Indianapolis 500 tickets have an average price of $169.82 with a get-in price of $21. Two days earlier on Friday, the Indianapolis 500 Coors Light Carb Day is a celebration event with a practice run, along with concerts by O.A.R. and Jane’s Addiction. Tickets to Coors Light Carb Day have an average price of $36 with a get-in price of $30 for an entire day’s worth of fun. The qualifying round on May 17 features an average ticket price of $43 with a get-in price of $37.
It is the most expensive Indy 500 average ticket price in the past four years. In 2012, the average ticket price was $147.50, higher than 2013’s average ticket price of $141.61. Last year, the average ticket price was $162.29, a little less than this year’s average price.
There is not a clear-cut favorite in the field of 33 drivers this year, as the race is as up for grabs as it’s ever been. Tony Kanaan is the defending winner of the Indianapolis 500 and he starts way back in 16th place after struggling in qualifying. Teammate Scott Dixon, who won the race in 2008, starts in the middle of Row 4.
On the outside is 2004 NASCAR Sprint Cup champion Kurt Busch, who has been impressive in practice and is attempting to be the first driver in ten years to compete in both the Indy 500 and Coca-Cola 600 on the same day.
Helio Castroneves is a three-time Indianapolis 500 winner but his last victory came in 2009. Even so, he’ll most likely be a huge factor in how the race plays out.
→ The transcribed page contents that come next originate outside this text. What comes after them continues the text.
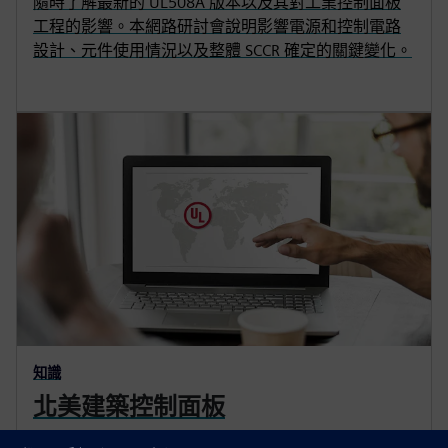
隨時了解最新的 UL508A 版本以及其對工業控制面板
工程的影響。本網路研討會說明影響電源和控制電路
設計、元件使用情況以及整體 SCCR 確定的關鍵變化。
知識
北美建築控制面板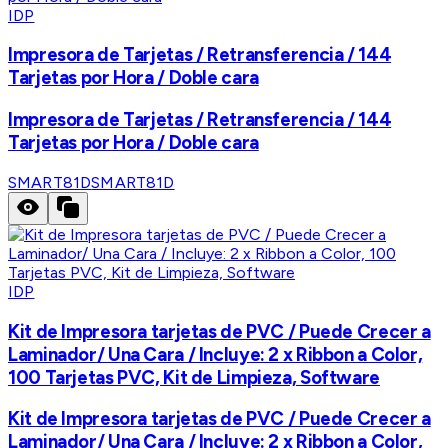
IDP
Impresora de Tarjetas / Retransferencia / 144
Tarjetas por Hora / Doble cara
Impresora de Tarjetas / Retransferencia / 144
Tarjetas por Hora / Doble cara
SMART81D
SMART81D
IDP
Kit de Impresora tarjetas de PVC / Puede Crecer a
Laminador/ Una Cara / Incluye: 2 x Ribbon a Color,
100 Tarjetas PVC, Kit de Limpieza, Software
Kit de Impresora tarjetas de PVC / Puede Crecer a
Laminador/ Una Cara / Incluye: 2 x Ribbon a Color,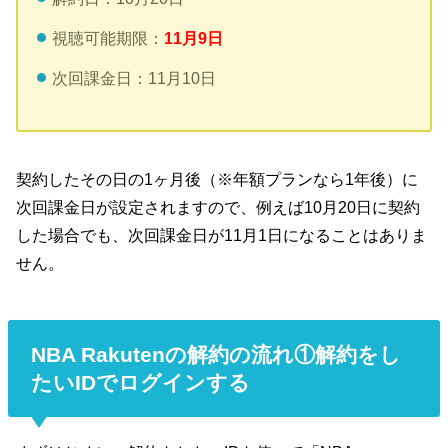
視聴可能期限：
11月9日
次回課金日：11月10日
契約したその日の1ヶ月後（※年額プランなら1年後）に
次回課金日が設定されますので、例えば10月20日に契約
した場合でも、次回課金日が11月1日になることはありま
せん。
NBA Rakutenの解約の流れ①解約をし
たいIDでログインする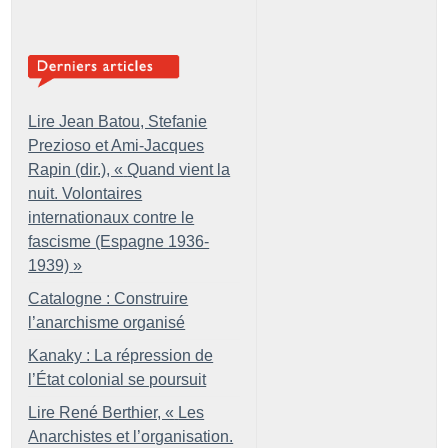
Lire Jean Batou, Stefanie
Prezioso et Ami-Jacques
Rapin (dir.), «
Quand vient la
nuit. Volontaires
internationaux contre le
fascisme (Espagne 1936-
1939)
»
Catalogne : Construire
l’anarchisme organisé
Kanaky : La répression de
l’État colonial se poursuit
Lire René Berthier, «
Les
Anarchistes et l’organisation.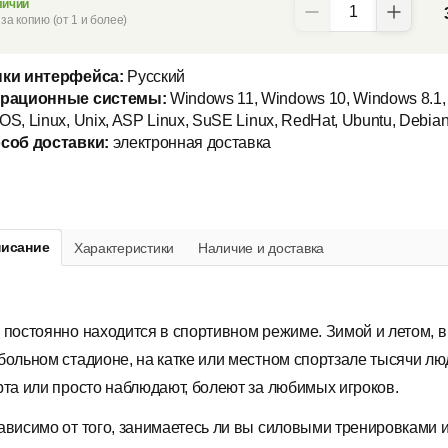
личии
за копию (от 1 и более)
ки интерфейса:
Русский
рационные системы:
Windows 11, Windows 10, Windows 8.1,
S, Linux, Unix, ASP Linux, SuSE Linux, RedHat, Ubuntu, Debia
соб доставки:
электронная доставка
исание
Характеристики
Наличие и доставка
 постоянно находится в спортивном режиме. Зимой и летом, в
больном стадионе, на катке или местном спортзале тысячи л
рта или просто наблюдают, болеют за любимых игроков.
ависимо от того, занимаетесь ли вы силовыми тренировками 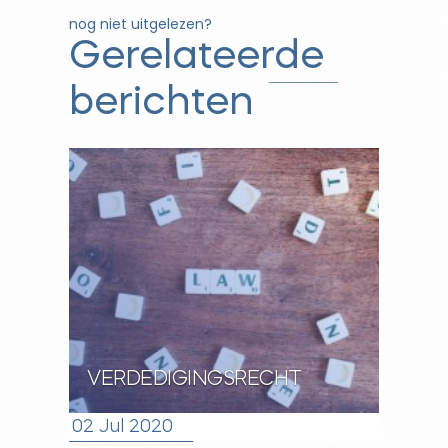
nog niet uitgelezen?
Gerelateerde
berichten
VERDEDIGINGSRECHT
02 Jul 2020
Indiana’s own Ed Carpenter won the pole for the second year in a row with a four-lap average of 231.067 miles-per-hour. The hometown favorite will have a great shot at creating a favorable storyline for the sport.
Simon Pagenaud of France has already won a big race at Indianapolis this month in the Inaugural Grand Prix of Indianapolis on May 10. The international driver seemingly has all the ingredients necessary to sweep both races at Indianapolis this month.
And that’s only half of it. With the race being so wide open and so many possible storylines, only time will tell how this race will be perceived when looking back on its rich history.